I suspect Congressman Murtha read the same article before he proposed that the U.S. exit Iraq now rather than later.
Rosen lays out the arguments for leaving ASAP, and they're pretty convincing. Conventional wisdom has it that chaos will erupt as soon as the U.S. pulls out, leaving Iraq in the midst of a civil war.
Yet as Rosen points out, Iraq already is in the midst of a civil war, and "The mere announcement of an intended U.S. withdrawal would allow Sunnis to come to the table and participate in defining the new Iraq."

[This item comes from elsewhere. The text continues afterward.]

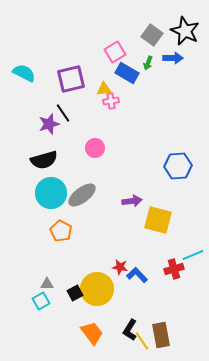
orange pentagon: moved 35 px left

The new Iraq, it turns out, will be a nation minus the Kurds. They'll secede as soon as we leave, but that's a good thing, argues Rosen. No one more deserves their own nation than the Kurds, plus:
They also happen to be the most America-loving people I have ever met; their leaders openly seek to become, like Israel, a proxy for American interests. If what the United States wants is long-term bases in the region, the Kurds are its partners.
Won't we be leaving the nation to the likes of al-Zarqawi if we pull out? No, according to Rosen, Zarqawi is hardly representative of the typical Iraqi resistance fighter:
The foreign jihadi element—commanded by the likes of Abu Musab al-Zarqawi—is numerically insignificant; the bulk of the resistance has no connection to al-Qaeda or its offshoots. (Zarqawi and his followers have benefited greatly from U.S. propaganda blaming him for all attacks in Iraq, because he is now seen by Arabs around the world as more powerful than he is; we have been his best recruiting tool.)
One by one, Rosen, a long time Iraqi correspondent, shoots down the objections cautious liberals like me have about leaving Iraq: the mother-instinct says "you made that mess, now you clean it up," yet a more apt analogy would be the elephant in the china shop: there's no way a two ton elephant can possibly clean up all the broken china that is modern Iraq.
And as Rosen asks, "who would the insurgents fight if the enemy left?"
More reading in this month's Atlantic: Why Iraq Has No Army. It's worth picking up a copy at your newsstand, and taking it to your next dentist appointment.